Could you reproduce the resctrl patch thread starting at "Re: [PATCH v2" and ending at "good start ([1]).", substituting "patch set" for "series"?

● **EXTRACT TO READ**:
────────────────────
Re: [PATCH v2 00/17] x86/resctrl : Support AMD Assignable Bandwidth Monitoring Counters (ABMC)

From: Moger, Babu
Date: Fri Feb 02 2024 - 16:58:12 EST


Hi Reinette,

On 2/1/2024 10:09 PM, Reinette Chatre wrote:
Hi Babu,

On 1/19/2024 10:22 AM, Babu Moger wrote:
These series adds the support for Assignable Bandwidth Monitoring Counters
Not a good start ([1]).

Yea. My bad.


(ABMC). It is also called QoS RMID Pinning feature

The feature details are documented in the APM listed below [1].
[1] AMD64 Architecture Programmer's Manual Volume 2: System Programming
Publication # 24593 Revision 3.41 section 19.3.3.3 Assignable Bandwidth
Monitoring (ABMC). The documentation is available at
Link: https://bugzilla.kernel.org/show_bug.cgi?id=206537

The patches are based on top of commit
1ac6b49423e83af2abed9be7fbdf2e491686c66b (tip/master)

# Introduction

AMD hardware can support 256 or more RMIDs. However, bandwidth monitoring
feature only guarantees that RMIDs currently assigned to a processor will
be tracked by hardware. The counters of any other RMIDs which are no longer
being tracked will be reset to zero. The MBM event counters return
"Unavailable" for the RMIDs that are not active.
────────────────────
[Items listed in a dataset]
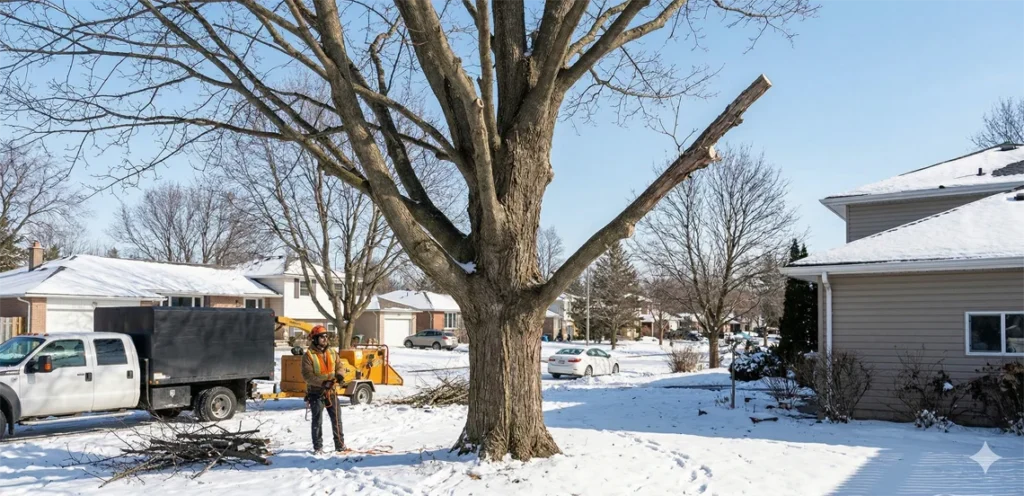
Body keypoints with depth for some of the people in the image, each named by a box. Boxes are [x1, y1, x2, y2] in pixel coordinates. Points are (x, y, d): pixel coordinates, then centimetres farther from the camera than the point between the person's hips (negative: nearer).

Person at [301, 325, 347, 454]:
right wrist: (322, 382, -27)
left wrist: (340, 375, -16)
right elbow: (307, 375, -17)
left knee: (337, 419, 9)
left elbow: (340, 366, 7)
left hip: (331, 392, 5)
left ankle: (340, 445, 19)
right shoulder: (308, 355, -12)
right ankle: (318, 447, 11)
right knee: (317, 421, 3)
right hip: (316, 393, -5)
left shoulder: (332, 352, 5)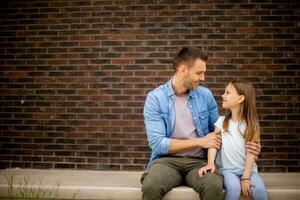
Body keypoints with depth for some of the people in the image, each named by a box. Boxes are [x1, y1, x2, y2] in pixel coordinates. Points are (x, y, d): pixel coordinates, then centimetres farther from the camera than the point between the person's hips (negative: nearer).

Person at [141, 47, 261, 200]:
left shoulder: (206, 95, 6)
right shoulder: (155, 98, -6)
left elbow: (218, 131, 16)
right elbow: (157, 143, -13)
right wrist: (200, 142, -12)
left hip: (198, 161, 3)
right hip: (167, 160, -2)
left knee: (214, 186, -30)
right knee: (150, 187, -34)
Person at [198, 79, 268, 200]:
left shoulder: (251, 125, -1)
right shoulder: (221, 121, 3)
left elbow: (251, 154, -7)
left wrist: (246, 177, -17)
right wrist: (210, 163, -26)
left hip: (247, 169, 0)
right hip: (227, 169, 0)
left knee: (259, 189, -26)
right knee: (234, 188, -29)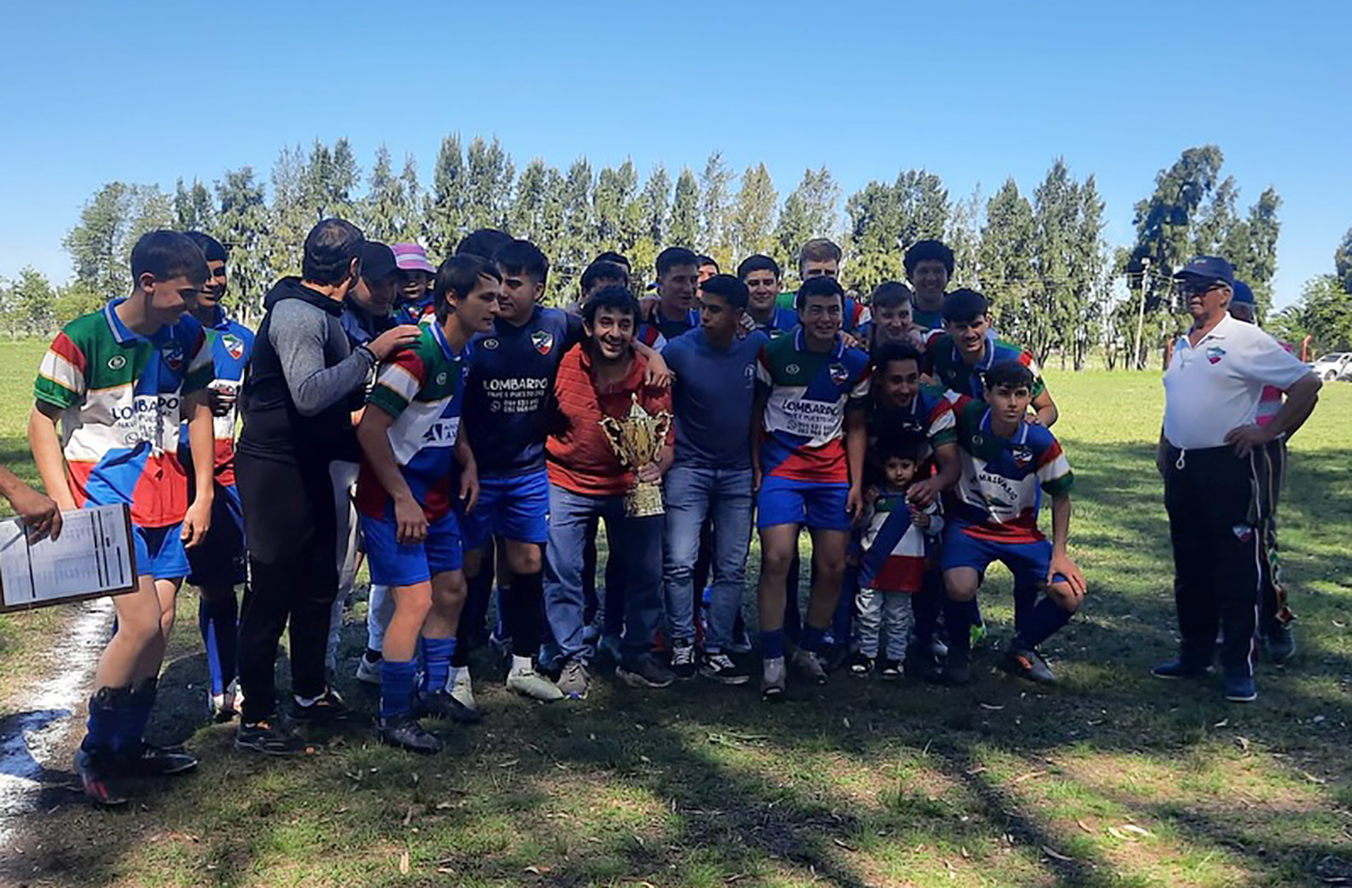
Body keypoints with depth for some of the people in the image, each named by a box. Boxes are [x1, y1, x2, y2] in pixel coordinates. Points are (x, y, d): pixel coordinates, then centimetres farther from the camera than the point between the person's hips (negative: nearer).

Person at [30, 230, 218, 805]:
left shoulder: (188, 338, 2)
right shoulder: (82, 339, -13)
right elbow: (41, 424, -7)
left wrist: (202, 496, 7)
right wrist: (66, 508, -14)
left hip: (165, 494, 6)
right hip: (105, 493, -6)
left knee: (161, 622, 6)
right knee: (142, 622, -14)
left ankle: (128, 743, 24)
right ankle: (95, 751, 7)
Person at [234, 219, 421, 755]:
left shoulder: (318, 311, 11)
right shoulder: (298, 314, -20)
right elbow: (309, 394, -35)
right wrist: (371, 353, -31)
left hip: (307, 464, 10)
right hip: (275, 468, -10)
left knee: (318, 582, 18)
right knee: (272, 592, -2)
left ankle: (310, 692, 34)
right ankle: (255, 720, 9)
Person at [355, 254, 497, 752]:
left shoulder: (459, 355, 6)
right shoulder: (417, 354, -22)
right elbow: (370, 428, -25)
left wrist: (467, 462, 8)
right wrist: (402, 499, -22)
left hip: (436, 493, 9)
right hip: (394, 498, -9)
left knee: (452, 589, 15)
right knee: (416, 600, -10)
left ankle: (434, 690, 33)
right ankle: (394, 719, 5)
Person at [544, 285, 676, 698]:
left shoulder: (651, 377, -13)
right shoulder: (562, 363, -15)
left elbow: (665, 441, -7)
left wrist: (656, 467, -29)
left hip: (630, 485, 1)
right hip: (568, 482, -1)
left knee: (646, 571, 6)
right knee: (562, 573, -1)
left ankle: (636, 655, 26)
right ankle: (573, 659, 17)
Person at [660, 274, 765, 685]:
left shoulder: (757, 345, -4)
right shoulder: (679, 350, -12)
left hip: (738, 472, 3)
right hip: (689, 469, -3)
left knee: (732, 568, 5)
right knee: (680, 563, -8)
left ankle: (716, 652, 14)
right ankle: (682, 645, 9)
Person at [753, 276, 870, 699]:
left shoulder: (855, 363, 4)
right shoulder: (774, 354, -3)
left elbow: (855, 427, 11)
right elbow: (755, 412, 5)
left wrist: (856, 484, 6)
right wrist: (755, 469, -1)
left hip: (833, 474, 3)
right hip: (780, 469, -3)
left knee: (833, 566, 3)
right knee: (777, 559, -14)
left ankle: (809, 649, 23)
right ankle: (772, 660, -4)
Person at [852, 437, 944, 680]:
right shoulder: (875, 492, 3)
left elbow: (939, 523, 4)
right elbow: (861, 525, 10)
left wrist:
────────────────────
● **OUTPUT BELOW**:
Re: [PATCH v2 00/17] x86/resctrl : Support AMD Assignable Bandwidth Monitoring Counters (ABMC)

From: Moger, Babu
Date: Fri Feb 02 2024 - 16:58:12 EST


Hi Reinette,

On 2/1/2024 10:09 PM, Reinette Chatre wrote:
Hi Babu,

On 1/19/2024 10:22 AM, Babu Moger wrote:
These patch set adds the support for Assignable Bandwidth Monitoring Counters
Not a good start ([1]).